| ■角栄流ブレックファスト
そのこだわりは特に白飯に対して強く、一膳飯は大嫌い。一杯と4分の1のおかわりを常に食べていた。そして必ず、魚沼産こしひかりを食べたがった。故郷を思う心が人一倍強かったのだ。
朝食は7時半から始めてさっさと済ませてしまう。
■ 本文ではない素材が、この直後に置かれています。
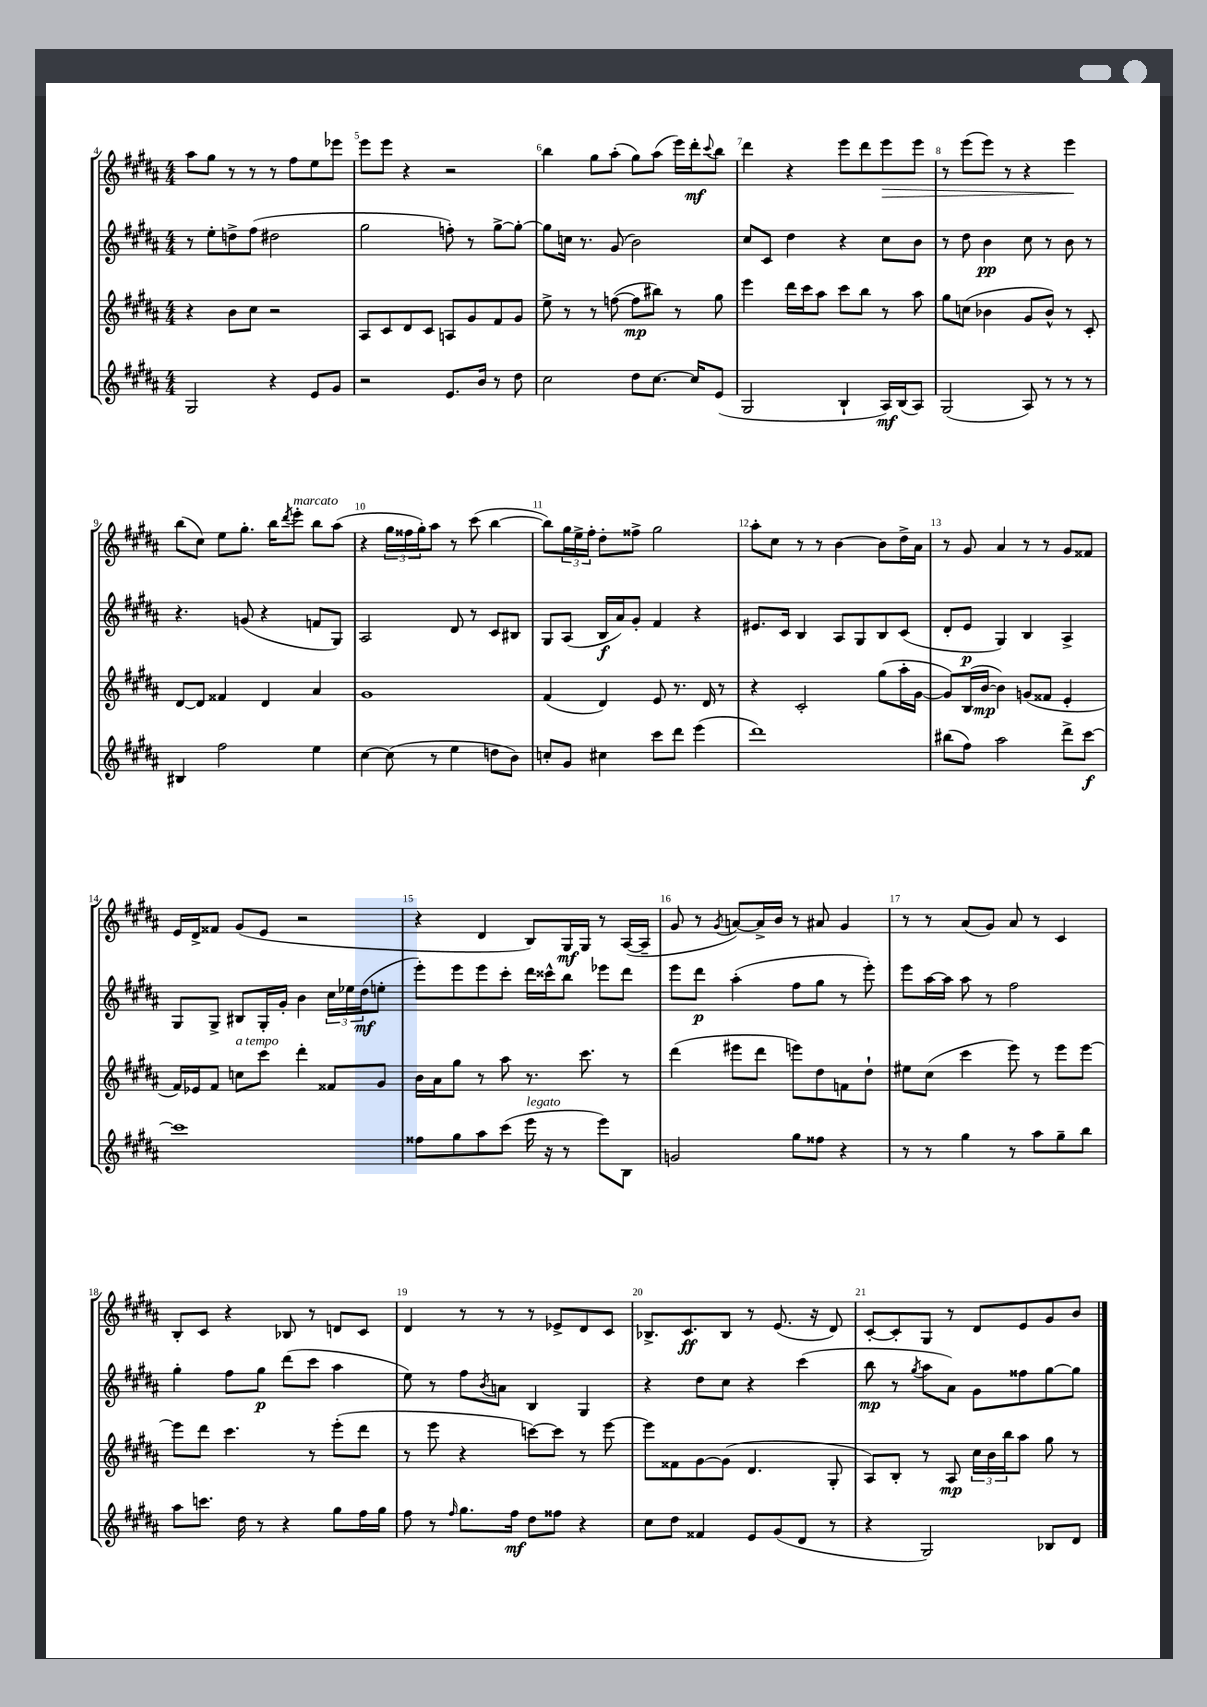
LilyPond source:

<<
\new StaffGroup <<
\new Staff = "s0" {
    \clef treble \key b \major \numericTimeSignature \time 4/4
    ais''8 gis''8 r8 r8 r8 fis''8 e''8 ees'''8 |
    e'''8 e'''8 r4 r2 |
    b''4 gis''8 ais''8-.( gis''8) ais''8( e'''16) dis'''16-.\mf \appoggiatura { cis'''8 } b''8 |
    dis'''4 r4 e'''8 dis'''8 e'''8\> e'''8 |
    r8 e'''8( e'''8) r8 r4 e'''4\! |
    b''8( cis''8) e''8 gis''8.-. b''16 \acciaccatura { dis'''8 } e'''8-.^\markup { \italic "marcato" } b''8 ais''8( |
    r4 \tuplet 3/2 { gis''16 fisis''16 gis''16-.) } ais''8 r8 cis'''8( b''4~ |
    b''8) \tuplet 3/2 { gis''16 e''16-> fis''16-. } dis''8-. fisis''8-> gis''2 |
    ais''8-. cis''8 r8 r8 b'4~ b'8 dis''16-> ais'16 |
    r8 gis'8 ais'4 r8 r8 gis'8 fisis'8 |
    e'16 dis'16-> fisis'8 gis'8( e'8 r2 |
    r4 dis'4 b8) gis16\mf gis16 r8 ais16~( ais16-- |
    gis'8 r8 \acciaccatura { gis'8 } a'8~) a'16-> b'16 r8 ais'8 gis'4 |
    r8 r8 ais'8( gis'8) ais'8 r8 cis'4 |
    b8-. cis'8 r4 bes8 r8 d'8 cis'8 |
    dis'4 r8 r8 r8 ees'8-> dis'8 cis'8 |
    bes8.-> cis'8.\ff bes8 r8 e'8.( r16 dis'8) |
    cis'8~-. cis'8-. gis8 r8 dis'8 e'8 gis'8 b'8 \bar "|." |
}
\new Staff = "s1" {
    \clef treble \key b \major \numericTimeSignature \time 4/4
    r8 e''8-. d''8-> fis''8( dis''2 |
    gis''2 f''8-.) r8 gis''8~-> gis''8~-. |
    gis''8 c''16 r8. gis'8( b'2) |
    cis''8 cis'8 dis''4 r4 cis''8 b'8 |
    r8 dis''8 b'4\pp cis''8 r8 b'8 r8 |
    r4. g'8( r4 f'8 gis8) |
    ais2 dis'8 r8 cis'8 bis8 |
    gis8 ais8( b16\f ais'16) gis'8-. fis'4 r4 |
    eis'8. cis'16 b4 ais8 gis8 b8 cis'8( |
    dis'8-. e'8\p gis4) b4 ais4-> |
    gis8 gis8-> bis8 gis16-. gis'16-. b'4 \tuplet 3/2 { cis''16 ees''16 dis''16\mf( } e''8-. |
    e'''8-.) e'''8 e'''8 cis'''8-. dis'''16 cisis'''16-^ b''8 ees'''8 dis'''8 |
    e'''8 dis'''8\p ais''4-.( fis''8 gis''8 r8 e'''8-.) |
    e'''8 ais''16~ ais''16 ais''8 r8 fis''2 |
    gis''4-. fis''8 gis''8\p dis'''8( cis'''8 ais''4 |
    e''8) r8 fis''8 \acciaccatura { b'8 } a'8 b4 gis4 |
    r4 dis''8 cis''8 r4 cis'''4( |
    b''8\mp r8 \acciaccatura { gis''8 } ais''8 ais'8) gis'8 fisis''8 gis''8~ gis''8 \bar "|." |
}
\new Staff = "s2" {
    \clef treble \key b \major \numericTimeSignature \time 4/4
    r4 b'8 cis''8 r2 |
    ais8 cis'8 dis'8 cis'8 a8 gis'8 fis'8 gis'8 |
    e''8-> r8 r8 f''8~( f''8\mp bis''8) r8 gis''8 |
    e'''4 dis'''16 cis'''16 ais''8 cis'''8 b''8 r8 ais''8 |
    gis''8 c''8( bes'4 gis'8 bes'8-^) r8 cis'8-. |
    dis'8~ dis'8 fisis'4 dis'4 ais'4 |
    gis'1 |
    fis'4( dis'4) e'8 r8. dis'16 r8 |
    r4 cis'2-. gis''8( ais''16-. gis'16~ |
    gis'8) b16( b'16~\mp b'4) g'8( fisis'8 e'4-. |
    fis'16) ees'16 fis'8 c''8^\markup { \italic "a tempo" } cis'''8 dis'''4-. fisis'8 gis'8 |
    b'16 ais'16 gis''8 r8 ais''8 r8. cis'''8. r8 |
    dis'''4( eis'''8 dis'''8 e'''8) dis''8 f'8 dis''8-! |
    eis''8 cis''8( cis'''4 e'''8) r8 e'''8 e'''8~ |
    e'''8 dis'''8 cis'''4. r8 e'''8-.( dis'''8 |
    r8 e'''8 r4 c'''8~) c'''8 r8 e'''8~ |
    e'''8 fisis'8 gis'8~ gis'8( dis'4. gis8-. |
    ais8) b8-. r8 ais8\mp \tuplet 3/2 { cis''16 b'16 b''16 } ais''8 gis''8 r8 \bar "|." |
}
\new Staff = "s3" {
    \clef treble \key b \major \numericTimeSignature \time 4/4
    gis2 r4 e'8 gis'8 |
    r2 e'8. b'16 r8 dis''8 |
    cis''2 dis''8 cis''8.~ cis''16 e'8( |
    gis2 b4-! ais16\mf) b16( ais8) |
    gis2( ais8) r8 r8 r8 |
    bis4 fis''2 e''4 |
    cis''4~ cis''8( r8 e''4 d''8 b'8) |
    c''8-. gis'8 cis''4 cis'''8 dis'''8 e'''4( |
    dis'''1) |
    bis''8( fis''8) ais''2 dis'''8-> cis'''8~\f |
    cis'''1 |
    fisis''8 gis''8 ais''8 cis'''8( e'''16^\markup { \italic "legato" } r16 r8 e'''8) b8 |
    g'2 gis''8 fisis''8 r4 |
    r8 r8 gis''4 r8 ais''8 gis''8-- b''8 |
    ais''8 c'''8. dis''16 r8 r4 gis''8 fis''16 gis''16 |
    fis''8 r8 \grace { fis''16 } gis''8. fis''16\mf dis''8 fisis''8 r4 |
    cis''8 dis''8 fisis'4 e'8 gis'8( dis'8 r8 |
    r4 gis2) bes8 dis'8 \bar "|." |
}
>>
>>
\layout { \context { \Score currentBarNumber = #4 \override BarNumber.break-visibility = ##(#f #t #t) barNumberVisibility = #all-bar-numbers-visible } }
やたらに早くかき込んで食べるのが角栄流の食事作法で、一杯を三口で食べる三分メシがモットー。
遊説中は子供の頭ぐらいの大きさのオニギリをむしゃむしゃ。それを水とお茶で流し込み、勢力的に各地を回る。
朝にきっちり食べるから昼は麺類がほとんどで、ラーメンやうどんを瞬時にすすり、さっと済ませる。「いったいどこに入っていったのだ」と不思議がられるほどの早メシ角栄だった。
そんな早メシ角さんの朝食メニューの一例をあげてみよう。
・いわしの缶詰
・またたびの塩漬け
・刻んだあさつき
・わかめとナスのみそ汁
・昆布巻き
・白飯
・オレンジジュース
食事をとる時間など、多忙な日程のため多少の変化はあるものの、食事内容はつねに越後の田舎料理が基本だ。